In a world where infants are learning to interact with iPads before they can even speak, it was only a matter of time before someone made it their mission to put the high-tech into toys.
French company Parrot -- which makes hands-free Bluetooth phone kits for your car as well as civil drones for use in mining and other industries -- has created today’s answer to the remote control car of yesteryear.
The ‘Rolling Spider’ can fly up to 20 metres and do loop-the-loops, while the ‘Jumping Sumo’ can backflip up to 80cm onto a table.
All you need to drive one of these ‘mini-drones’ is your smartphone or tablet (and the rechargeable battery that comes with it).
Mission control comes in the form of the FreeFlight 3 app, which is downloadable for free on Android, iOS and, from October, Windows 8.3 mobile devices.
But while the intuitive app allows you to demonstrate complex acrobatics with a simple tap, swipe or tilt of your mobile device, what’s going on inside these little critters is every bit as high-tech as their bigger brother, the Parrot AR.Drone.
Using Bluetooth to talk to your mobile device’s accelerometer, the Rolling Spider’s vertical camera compares images every 16 milliseconds to determine its flying speed. It uses ultrasound to analyse flight altitude up to four metres -- above that, height is controlled by a pressure sensor.
Super-light at 55g, it can do acrobatics such as 360 flips and, when the included pair of wheels are attached, can “defy gravity” by rolling up the wall and across the ceiling.
“There are a lot of sensors in the product -- it’s a very intelligent product, it’s very easy to pilot and it’s very responsive, all of which are very challenging from a robotics perspective,” says Parrot managing director JPAC Chris Roberts.
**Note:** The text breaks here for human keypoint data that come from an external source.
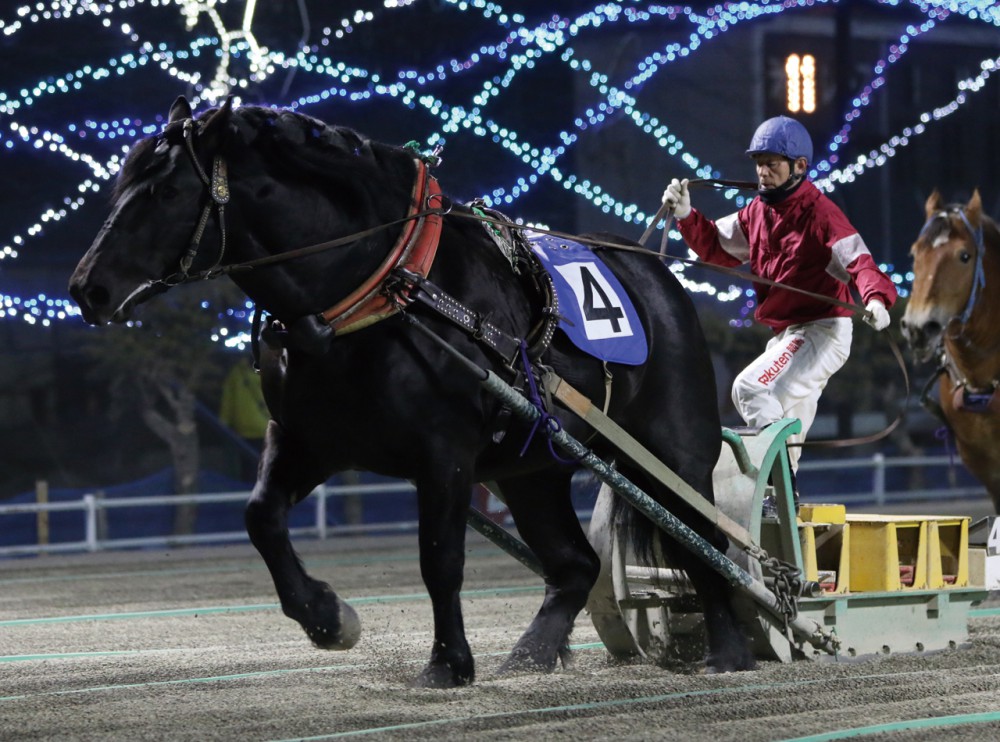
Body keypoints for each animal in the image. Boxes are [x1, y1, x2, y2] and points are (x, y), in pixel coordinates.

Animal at [68, 97, 752, 684]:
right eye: (120, 187)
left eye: (166, 190)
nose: (86, 288)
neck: (381, 289)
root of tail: (654, 269)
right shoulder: (309, 441)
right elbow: (260, 515)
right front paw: (326, 617)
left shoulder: (444, 453)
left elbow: (439, 558)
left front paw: (448, 663)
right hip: (531, 469)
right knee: (575, 565)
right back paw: (532, 655)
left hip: (674, 452)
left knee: (709, 543)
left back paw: (730, 650)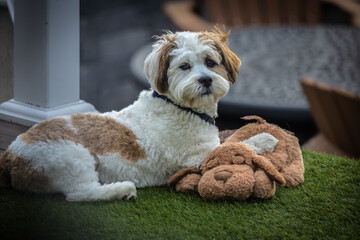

Jumping Sumo: Packed with personality
Meanwhile, the Jumping Sumo doesn’t fly but is highly agile and packed full of personality. It includes a set of stickers to customise facial expressions and has three sound profiles to choose from: robot, insect or animal. Its eyes flash red or green depending on whether it’s ready to ‘play’, and it reacts to human touch.
Controlled via Wi-Fi rather than Bluetooth and utilising a patented spring-mounted system, the Jumping Sumo always lands back on its wheels and can travel up to 50 metres compared to the Rolling Spider’s 20 metres. It also sports a front-facing camera that can stream video or send images directly back to the app on your mobile device.
All that technology packed into these tiny toys is the result of years of research and development, with 50 per cent of Parrot’s 900-strong global staff dedicated to R&D.
Roberts says the vision for developing the mini-drones began in 2005 with a Bluetooth-controlled car that had an embedded camera.
“Over five years that evolved with the evolution of the smartphone into the AR.Drone which was the first consumer-based quadricopter, which we launched in 2010,” Roberts says.
Depending on which model you buy, the AR.Drone -- which Parrot has sold around 700,000 of -- costs up to $500. With these new toys however, Parrot has brought the price of its consumer drones down to $139 (Rolling Spider) and $219 (Jumping Sumo).
“We’re putting technology into toys because this is about having fun, getting kids off the couch and getting families to do something together,” Roberts says.
That proposition is certainly compelling and these little critters are affordable and compact enough to fill many a stocking this Christmas.
But with a fairly short battery life (eight to 12 minutes for the Rolling Spider and 20 minutes for the Jumping Sumo) it will be a case of wait-and-see as to what Parrot will achieve with its next generation of mini-drones.